When you reach the line containing "of human carcinoid" in the entries below, begin reproducing lines exactly, and stop once the line containing "medium amount of" is done.

——

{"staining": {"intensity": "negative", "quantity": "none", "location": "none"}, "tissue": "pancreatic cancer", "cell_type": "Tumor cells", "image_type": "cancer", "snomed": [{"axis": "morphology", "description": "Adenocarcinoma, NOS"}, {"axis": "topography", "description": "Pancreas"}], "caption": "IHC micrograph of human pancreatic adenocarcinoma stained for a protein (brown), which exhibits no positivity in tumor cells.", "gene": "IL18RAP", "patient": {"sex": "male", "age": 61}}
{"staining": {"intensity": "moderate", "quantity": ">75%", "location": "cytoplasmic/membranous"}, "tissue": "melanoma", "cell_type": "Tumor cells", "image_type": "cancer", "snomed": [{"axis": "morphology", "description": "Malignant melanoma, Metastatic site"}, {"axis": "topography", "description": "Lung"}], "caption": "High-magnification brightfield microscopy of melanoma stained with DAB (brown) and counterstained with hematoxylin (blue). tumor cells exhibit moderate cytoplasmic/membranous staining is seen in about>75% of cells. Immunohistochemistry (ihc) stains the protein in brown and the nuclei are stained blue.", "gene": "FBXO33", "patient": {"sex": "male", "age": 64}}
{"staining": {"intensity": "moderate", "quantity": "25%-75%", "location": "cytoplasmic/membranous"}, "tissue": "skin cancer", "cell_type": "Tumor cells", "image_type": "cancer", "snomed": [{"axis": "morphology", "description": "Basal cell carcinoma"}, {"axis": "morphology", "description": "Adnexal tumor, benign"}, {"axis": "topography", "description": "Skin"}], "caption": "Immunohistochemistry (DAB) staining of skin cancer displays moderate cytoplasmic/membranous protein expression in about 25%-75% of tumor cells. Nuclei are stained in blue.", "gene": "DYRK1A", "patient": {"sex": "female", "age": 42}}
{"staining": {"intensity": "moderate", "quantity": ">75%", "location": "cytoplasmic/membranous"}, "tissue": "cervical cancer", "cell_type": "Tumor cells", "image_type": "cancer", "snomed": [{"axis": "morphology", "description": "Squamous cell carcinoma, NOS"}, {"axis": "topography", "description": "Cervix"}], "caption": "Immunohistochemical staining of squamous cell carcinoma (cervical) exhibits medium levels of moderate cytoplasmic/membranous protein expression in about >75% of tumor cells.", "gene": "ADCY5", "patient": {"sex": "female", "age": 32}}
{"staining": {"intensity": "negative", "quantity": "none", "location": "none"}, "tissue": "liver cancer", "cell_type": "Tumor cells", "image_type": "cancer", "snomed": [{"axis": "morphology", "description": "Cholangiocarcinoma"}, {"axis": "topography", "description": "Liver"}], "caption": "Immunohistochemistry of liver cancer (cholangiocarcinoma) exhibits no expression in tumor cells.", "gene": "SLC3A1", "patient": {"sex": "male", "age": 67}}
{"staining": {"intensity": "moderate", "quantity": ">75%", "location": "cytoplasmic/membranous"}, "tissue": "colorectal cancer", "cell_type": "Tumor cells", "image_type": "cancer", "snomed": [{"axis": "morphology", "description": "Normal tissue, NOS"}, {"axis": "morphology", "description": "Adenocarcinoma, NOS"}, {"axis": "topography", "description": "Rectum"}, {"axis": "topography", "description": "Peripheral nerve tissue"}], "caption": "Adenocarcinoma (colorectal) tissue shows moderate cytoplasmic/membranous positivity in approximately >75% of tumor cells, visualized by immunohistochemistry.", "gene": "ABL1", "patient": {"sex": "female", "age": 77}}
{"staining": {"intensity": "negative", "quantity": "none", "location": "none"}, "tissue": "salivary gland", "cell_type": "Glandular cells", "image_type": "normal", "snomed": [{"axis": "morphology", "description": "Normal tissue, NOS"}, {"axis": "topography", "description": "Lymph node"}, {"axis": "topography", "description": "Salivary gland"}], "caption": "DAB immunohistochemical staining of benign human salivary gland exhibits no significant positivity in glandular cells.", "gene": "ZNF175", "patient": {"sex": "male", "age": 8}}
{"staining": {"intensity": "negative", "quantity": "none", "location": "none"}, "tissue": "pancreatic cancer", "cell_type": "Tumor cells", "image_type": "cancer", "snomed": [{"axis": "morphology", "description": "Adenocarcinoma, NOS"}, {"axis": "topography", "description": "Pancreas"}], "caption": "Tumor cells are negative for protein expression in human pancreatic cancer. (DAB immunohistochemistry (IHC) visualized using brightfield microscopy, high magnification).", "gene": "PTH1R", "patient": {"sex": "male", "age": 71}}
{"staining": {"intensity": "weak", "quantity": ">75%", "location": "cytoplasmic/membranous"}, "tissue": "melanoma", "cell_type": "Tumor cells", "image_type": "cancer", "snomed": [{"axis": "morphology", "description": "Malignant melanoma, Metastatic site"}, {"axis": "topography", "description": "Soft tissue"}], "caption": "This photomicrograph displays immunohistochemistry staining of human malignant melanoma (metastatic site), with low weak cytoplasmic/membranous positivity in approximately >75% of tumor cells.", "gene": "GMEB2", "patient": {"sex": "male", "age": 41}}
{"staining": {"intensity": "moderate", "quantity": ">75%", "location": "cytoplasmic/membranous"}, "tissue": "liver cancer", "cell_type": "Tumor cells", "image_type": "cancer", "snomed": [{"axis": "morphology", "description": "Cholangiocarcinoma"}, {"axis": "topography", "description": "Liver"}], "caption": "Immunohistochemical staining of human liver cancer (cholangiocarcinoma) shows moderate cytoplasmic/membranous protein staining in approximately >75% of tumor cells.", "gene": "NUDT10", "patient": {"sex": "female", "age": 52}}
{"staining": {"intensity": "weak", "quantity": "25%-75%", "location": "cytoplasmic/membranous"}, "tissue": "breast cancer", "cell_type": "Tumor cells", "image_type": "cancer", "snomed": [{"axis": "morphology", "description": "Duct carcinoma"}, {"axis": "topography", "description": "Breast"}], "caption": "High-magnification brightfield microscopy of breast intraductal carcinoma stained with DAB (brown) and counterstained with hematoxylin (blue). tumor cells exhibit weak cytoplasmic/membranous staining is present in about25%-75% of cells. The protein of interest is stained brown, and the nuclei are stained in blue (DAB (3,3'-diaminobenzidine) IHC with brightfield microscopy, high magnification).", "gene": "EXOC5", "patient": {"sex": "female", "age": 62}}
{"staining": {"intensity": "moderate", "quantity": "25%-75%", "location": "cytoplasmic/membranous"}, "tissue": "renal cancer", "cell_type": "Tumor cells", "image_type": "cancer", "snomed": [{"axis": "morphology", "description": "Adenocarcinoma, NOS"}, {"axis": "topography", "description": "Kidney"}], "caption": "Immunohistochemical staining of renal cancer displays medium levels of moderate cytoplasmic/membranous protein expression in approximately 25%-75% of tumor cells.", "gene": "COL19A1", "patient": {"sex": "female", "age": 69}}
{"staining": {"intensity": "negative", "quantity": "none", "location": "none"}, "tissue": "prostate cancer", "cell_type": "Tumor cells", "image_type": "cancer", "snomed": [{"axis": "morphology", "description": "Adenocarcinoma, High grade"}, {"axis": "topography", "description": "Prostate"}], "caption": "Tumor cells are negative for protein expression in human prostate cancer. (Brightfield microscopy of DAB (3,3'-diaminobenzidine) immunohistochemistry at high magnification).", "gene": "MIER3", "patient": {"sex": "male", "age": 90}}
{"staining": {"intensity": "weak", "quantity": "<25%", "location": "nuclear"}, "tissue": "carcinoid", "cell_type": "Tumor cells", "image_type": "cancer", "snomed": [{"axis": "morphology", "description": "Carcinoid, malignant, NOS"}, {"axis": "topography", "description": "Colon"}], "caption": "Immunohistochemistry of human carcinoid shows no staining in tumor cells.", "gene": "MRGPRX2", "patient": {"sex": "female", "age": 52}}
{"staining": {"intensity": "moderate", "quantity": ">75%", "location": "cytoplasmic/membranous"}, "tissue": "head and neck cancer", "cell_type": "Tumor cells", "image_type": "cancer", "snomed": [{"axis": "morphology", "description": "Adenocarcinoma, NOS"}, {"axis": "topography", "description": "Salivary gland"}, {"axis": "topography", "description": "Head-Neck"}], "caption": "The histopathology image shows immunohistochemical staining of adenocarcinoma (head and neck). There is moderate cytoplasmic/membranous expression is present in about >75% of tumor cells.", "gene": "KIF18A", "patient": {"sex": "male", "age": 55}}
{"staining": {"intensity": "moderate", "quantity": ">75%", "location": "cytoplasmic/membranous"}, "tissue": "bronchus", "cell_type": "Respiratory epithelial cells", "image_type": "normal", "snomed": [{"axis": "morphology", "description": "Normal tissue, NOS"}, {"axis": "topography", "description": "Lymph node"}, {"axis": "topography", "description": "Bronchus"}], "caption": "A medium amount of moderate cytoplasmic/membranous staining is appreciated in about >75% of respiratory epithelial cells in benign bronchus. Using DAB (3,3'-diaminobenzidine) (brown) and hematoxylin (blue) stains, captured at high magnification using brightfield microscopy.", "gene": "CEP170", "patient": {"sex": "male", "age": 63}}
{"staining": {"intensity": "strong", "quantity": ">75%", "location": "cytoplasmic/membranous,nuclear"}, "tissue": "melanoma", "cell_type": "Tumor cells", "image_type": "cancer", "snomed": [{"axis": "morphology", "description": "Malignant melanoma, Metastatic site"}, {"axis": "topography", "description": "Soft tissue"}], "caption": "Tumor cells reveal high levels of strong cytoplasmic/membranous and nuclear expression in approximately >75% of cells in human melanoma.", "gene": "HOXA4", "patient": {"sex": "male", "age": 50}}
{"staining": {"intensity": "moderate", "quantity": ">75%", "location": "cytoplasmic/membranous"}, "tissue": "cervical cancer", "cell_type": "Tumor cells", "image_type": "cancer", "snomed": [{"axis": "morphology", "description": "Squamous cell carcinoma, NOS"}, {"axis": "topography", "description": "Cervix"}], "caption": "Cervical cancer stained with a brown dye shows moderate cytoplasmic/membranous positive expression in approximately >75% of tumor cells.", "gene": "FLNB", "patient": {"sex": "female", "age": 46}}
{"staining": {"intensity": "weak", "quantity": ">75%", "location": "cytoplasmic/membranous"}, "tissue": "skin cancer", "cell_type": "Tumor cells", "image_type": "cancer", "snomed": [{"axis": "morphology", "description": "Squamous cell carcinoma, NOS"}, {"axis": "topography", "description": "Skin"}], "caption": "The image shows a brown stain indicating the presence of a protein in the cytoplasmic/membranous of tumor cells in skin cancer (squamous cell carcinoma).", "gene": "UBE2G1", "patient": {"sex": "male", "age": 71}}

——

## Response area
{"staining": {"intensity": "weak", "quantity": "<25%", "location": "nuclear"}, "tissue": "carcinoid", "cell_type": "Tumor cells", "image_type": "cancer", "snomed": [{"axis": "morphology", "description": "Carcinoid, malignant, NOS"}, {"axis": "topography", "description": "Colon"}], "caption": "Immunohistochemistry of human carcinoid shows no staining in tumor cells.", "gene": "MRGPRX2", "patient": {"sex": "female", "age": 52}}
{"staining": {"intensity": "moderate", "quantity": ">75%", "location": "cytoplasmic/membranous"}, "tissue": "head and neck cancer", "cell_type": "Tumor cells", "image_type": "cancer", "snomed": [{"axis": "morphology", "description": "Adenocarcinoma, NOS"}, {"axis": "topography", "description": "Salivary gland"}, {"axis": "topography", "description": "Head-Neck"}], "caption": "The histopathology image shows immunohistochemical staining of adenocarcinoma (head and neck). There is moderate cytoplasmic/membranous expression is present in about >75% of tumor cells.", "gene": "KIF18A", "patient": {"sex": "male", "age": 55}}
{"staining": {"intensity": "moderate", "quantity": ">75%", "location": "cytoplasmic/membranous"}, "tissue": "bronchus", "cell_type": "Respiratory epithelial cells", "image_type": "normal", "snomed": [{"axis": "morphology", "description": "Normal tissue, NOS"}, {"axis": "topography", "description": "Lymph node"}, {"axis": "topography", "description": "Bronchus"}], "caption": "A medium amount of moderate cytoplasmic/membranous staining is appreciated in about >75% of respiratory epithelial cells in benign bronchus. Using DAB (3,3'-diaminobenzidine) (brown) and hematoxylin (blue) stains, captured at high magnification using brightfield microscopy.", "gene": "CEP170", "patient": {"sex": "male", "age": 63}}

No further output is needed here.